Render every line of the listing as a JSON list of strings, one string per line, skipping blank lines and leaving out the picture markers.

=== Begin Enclosure ===

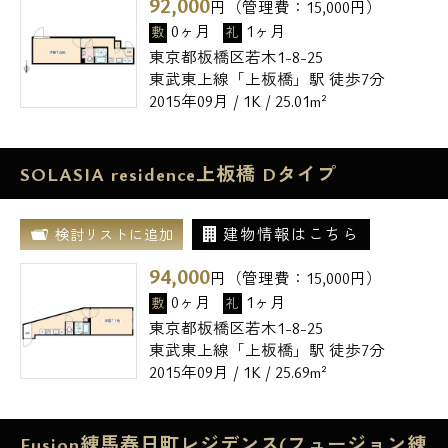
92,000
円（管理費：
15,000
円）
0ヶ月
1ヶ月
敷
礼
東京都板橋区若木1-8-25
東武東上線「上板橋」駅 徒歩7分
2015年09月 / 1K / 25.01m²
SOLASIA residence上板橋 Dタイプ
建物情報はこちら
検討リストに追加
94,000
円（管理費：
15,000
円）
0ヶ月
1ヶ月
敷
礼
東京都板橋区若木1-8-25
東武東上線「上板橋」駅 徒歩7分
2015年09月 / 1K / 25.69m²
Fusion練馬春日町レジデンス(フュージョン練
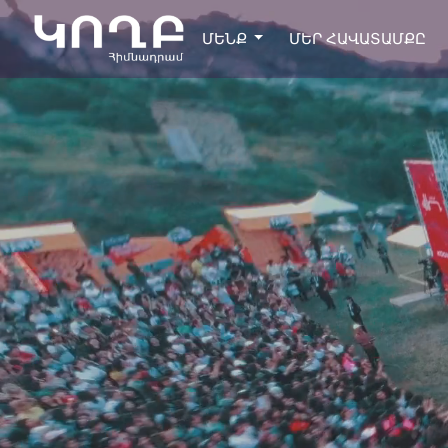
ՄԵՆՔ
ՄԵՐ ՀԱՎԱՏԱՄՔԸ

=== End Enclosure ===

Reply to the task:
[
  "92,000",
  "円（管理費：",
  "15,000",
  "円）",
  "0ヶ月",
  "1ヶ月",
  "敷",
  "礼",
  "東京都板橋区若木1-8-25",
  "東武東上線「上板橋」駅 徒歩7分",
  "2015年09月 / 1K / 25.01m²",
  "SOLASIA residence上板橋 Dタイプ",
  "建物情報はこちら",
  "検討リストに追加",
  "94,000",
  "円（管理費：",
  "15,000",
  "円）",
  "0ヶ月",
  "1ヶ月",
  "敷",
  "礼",
  "東京都板橋区若木1-8-25",
  "東武東上線「上板橋」駅 徒歩7分",
  "2015年09月 / 1K / 25.69m²",
  "Fusion練馬春日町レジデンス(フュージョン練",
  "ՄԵՆՔ",
  "ՄԵՐ ՀԱՎԱՏԱՄՔԸ"
]